*** Dataset records ***

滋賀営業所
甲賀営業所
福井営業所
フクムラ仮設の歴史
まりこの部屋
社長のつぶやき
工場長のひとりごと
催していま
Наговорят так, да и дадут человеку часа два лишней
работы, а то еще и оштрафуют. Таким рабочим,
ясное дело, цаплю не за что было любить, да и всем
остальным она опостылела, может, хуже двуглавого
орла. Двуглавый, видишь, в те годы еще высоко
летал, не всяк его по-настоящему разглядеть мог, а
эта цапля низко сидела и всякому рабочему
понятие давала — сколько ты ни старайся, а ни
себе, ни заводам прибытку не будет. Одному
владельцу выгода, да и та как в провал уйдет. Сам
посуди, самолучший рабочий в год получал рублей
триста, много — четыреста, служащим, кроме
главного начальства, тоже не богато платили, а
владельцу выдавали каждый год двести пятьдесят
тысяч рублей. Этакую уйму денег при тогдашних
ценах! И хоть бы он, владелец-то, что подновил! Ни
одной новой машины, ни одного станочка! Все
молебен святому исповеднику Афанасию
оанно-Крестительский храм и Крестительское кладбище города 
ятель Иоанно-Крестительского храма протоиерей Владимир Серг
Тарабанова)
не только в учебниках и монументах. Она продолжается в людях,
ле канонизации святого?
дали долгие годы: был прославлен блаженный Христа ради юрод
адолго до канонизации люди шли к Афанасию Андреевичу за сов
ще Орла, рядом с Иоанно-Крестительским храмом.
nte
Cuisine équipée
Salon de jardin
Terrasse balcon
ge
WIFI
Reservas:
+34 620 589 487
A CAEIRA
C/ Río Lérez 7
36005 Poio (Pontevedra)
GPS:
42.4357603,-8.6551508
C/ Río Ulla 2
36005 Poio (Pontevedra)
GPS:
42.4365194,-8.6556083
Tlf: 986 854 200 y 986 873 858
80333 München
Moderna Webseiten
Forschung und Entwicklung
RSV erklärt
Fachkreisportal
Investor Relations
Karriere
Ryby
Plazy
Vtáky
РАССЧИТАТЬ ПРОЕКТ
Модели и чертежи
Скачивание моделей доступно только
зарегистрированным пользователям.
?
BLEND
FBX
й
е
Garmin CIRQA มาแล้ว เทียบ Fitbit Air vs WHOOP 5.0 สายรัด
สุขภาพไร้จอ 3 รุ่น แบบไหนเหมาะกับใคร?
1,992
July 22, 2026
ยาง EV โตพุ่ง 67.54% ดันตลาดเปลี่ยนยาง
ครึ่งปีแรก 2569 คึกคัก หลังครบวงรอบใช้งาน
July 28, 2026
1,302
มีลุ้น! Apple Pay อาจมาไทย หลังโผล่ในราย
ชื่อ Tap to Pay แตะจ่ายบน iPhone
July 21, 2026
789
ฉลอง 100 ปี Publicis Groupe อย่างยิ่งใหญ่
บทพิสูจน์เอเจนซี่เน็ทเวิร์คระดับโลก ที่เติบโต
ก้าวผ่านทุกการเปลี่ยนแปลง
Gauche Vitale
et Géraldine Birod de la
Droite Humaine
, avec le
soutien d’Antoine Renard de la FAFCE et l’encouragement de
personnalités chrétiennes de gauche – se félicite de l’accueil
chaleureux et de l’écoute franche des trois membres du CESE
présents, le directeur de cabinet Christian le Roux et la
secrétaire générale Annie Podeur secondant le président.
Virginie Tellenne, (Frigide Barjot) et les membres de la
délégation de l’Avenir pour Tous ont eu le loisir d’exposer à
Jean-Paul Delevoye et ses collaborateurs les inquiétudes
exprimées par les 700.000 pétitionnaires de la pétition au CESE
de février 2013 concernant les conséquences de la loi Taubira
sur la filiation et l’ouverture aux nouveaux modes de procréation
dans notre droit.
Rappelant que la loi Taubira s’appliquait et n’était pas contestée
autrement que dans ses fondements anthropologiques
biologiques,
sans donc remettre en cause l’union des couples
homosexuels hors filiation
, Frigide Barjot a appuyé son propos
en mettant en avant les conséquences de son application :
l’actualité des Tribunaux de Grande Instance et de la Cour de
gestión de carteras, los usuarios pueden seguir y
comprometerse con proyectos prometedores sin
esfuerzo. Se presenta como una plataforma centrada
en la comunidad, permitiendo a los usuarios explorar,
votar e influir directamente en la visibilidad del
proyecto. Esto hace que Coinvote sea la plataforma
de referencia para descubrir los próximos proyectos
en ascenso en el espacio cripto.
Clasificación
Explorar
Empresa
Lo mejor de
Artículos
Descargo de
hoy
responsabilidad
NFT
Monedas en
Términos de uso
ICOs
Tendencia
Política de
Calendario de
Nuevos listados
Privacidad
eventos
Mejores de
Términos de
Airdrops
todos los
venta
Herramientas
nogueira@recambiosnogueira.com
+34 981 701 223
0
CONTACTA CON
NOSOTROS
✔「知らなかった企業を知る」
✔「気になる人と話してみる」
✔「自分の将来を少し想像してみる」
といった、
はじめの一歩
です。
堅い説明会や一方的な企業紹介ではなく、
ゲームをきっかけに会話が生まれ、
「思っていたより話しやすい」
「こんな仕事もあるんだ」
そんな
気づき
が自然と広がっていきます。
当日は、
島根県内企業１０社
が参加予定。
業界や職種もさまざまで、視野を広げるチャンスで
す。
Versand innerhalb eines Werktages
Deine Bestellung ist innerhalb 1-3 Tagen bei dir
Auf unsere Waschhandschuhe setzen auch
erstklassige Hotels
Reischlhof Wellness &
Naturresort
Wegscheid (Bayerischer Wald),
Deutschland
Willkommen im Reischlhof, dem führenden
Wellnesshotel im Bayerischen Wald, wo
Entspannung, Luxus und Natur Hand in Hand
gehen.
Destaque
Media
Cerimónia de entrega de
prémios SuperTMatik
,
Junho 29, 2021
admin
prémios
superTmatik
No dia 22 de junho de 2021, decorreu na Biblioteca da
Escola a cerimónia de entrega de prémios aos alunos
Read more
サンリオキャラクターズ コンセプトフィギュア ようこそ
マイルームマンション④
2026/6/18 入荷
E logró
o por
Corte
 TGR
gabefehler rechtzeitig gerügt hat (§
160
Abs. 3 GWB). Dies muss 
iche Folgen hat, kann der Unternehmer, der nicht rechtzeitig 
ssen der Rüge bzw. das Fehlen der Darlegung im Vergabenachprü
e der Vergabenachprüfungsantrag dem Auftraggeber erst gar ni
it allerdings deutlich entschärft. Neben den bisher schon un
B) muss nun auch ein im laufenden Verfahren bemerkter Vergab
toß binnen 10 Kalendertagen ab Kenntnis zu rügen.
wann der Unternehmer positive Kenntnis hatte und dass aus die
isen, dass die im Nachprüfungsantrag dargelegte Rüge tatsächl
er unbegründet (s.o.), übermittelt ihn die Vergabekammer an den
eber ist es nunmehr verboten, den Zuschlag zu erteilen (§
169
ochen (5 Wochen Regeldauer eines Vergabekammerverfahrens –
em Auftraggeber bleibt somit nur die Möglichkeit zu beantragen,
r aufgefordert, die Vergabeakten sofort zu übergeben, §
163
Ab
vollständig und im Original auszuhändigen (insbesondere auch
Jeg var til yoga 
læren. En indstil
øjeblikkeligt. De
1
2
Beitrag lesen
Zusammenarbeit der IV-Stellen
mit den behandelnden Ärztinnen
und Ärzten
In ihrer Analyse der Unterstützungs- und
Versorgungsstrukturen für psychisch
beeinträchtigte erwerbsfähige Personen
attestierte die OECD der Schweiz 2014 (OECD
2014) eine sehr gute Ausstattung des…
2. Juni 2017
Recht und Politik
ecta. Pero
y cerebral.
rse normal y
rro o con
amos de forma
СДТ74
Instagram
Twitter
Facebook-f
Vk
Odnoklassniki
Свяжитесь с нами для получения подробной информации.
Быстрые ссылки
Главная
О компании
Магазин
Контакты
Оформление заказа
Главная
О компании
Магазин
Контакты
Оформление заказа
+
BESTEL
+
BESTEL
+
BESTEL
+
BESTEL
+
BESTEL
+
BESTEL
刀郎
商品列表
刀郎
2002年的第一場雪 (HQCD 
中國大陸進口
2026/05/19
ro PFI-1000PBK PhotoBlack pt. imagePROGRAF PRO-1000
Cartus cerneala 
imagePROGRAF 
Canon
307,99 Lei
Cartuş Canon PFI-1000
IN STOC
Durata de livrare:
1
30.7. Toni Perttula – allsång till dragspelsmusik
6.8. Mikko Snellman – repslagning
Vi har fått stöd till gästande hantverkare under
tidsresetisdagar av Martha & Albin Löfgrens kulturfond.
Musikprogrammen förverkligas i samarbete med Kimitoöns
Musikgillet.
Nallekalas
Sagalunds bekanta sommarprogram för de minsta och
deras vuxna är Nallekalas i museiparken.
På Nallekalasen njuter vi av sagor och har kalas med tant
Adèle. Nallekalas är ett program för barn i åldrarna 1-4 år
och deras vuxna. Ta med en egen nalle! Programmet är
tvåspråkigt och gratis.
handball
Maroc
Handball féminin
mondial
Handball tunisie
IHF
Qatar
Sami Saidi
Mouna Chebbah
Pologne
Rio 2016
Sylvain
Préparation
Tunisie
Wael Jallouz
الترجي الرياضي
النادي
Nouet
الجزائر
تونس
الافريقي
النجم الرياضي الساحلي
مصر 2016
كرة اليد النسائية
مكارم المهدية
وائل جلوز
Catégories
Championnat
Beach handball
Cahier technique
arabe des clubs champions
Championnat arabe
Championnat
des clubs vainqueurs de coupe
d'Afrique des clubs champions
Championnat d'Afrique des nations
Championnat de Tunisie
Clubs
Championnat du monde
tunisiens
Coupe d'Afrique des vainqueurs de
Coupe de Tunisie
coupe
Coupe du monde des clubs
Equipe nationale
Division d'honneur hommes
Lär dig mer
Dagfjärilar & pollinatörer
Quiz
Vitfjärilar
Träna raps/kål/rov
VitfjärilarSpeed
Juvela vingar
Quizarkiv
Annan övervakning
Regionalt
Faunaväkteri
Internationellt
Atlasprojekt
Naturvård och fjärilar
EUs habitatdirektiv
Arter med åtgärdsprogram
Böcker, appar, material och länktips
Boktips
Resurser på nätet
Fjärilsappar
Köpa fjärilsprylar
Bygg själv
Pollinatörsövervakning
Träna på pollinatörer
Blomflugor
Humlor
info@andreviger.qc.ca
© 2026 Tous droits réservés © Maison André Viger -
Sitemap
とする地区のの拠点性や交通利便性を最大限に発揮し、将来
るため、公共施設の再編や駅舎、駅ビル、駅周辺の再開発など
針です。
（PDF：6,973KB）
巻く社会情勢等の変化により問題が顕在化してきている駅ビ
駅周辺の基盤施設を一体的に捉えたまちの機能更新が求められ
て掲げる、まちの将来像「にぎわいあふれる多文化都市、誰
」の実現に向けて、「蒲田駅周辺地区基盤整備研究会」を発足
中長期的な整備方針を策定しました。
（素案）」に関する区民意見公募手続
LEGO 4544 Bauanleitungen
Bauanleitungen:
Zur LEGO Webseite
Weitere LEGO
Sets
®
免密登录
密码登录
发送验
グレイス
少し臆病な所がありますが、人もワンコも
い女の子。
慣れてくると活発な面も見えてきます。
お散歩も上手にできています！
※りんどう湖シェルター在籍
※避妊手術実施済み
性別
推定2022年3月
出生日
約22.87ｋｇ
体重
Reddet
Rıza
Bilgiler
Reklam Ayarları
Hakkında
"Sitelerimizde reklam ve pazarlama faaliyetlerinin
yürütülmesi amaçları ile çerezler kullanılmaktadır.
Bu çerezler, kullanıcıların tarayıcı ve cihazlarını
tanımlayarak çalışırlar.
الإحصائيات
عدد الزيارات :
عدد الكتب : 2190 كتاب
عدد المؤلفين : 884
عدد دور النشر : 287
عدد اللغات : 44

*** End of Dataset records ***

▶ [Instructions for the task] Collect every line of the material above that contains the string "rechtzeitig", and copy each one in full.

▶ [Exercise result]
gabefehler rechtzeitig gerügt hat (§
iche Folgen hat, kann der Unternehmer, der nicht rechtzeitig 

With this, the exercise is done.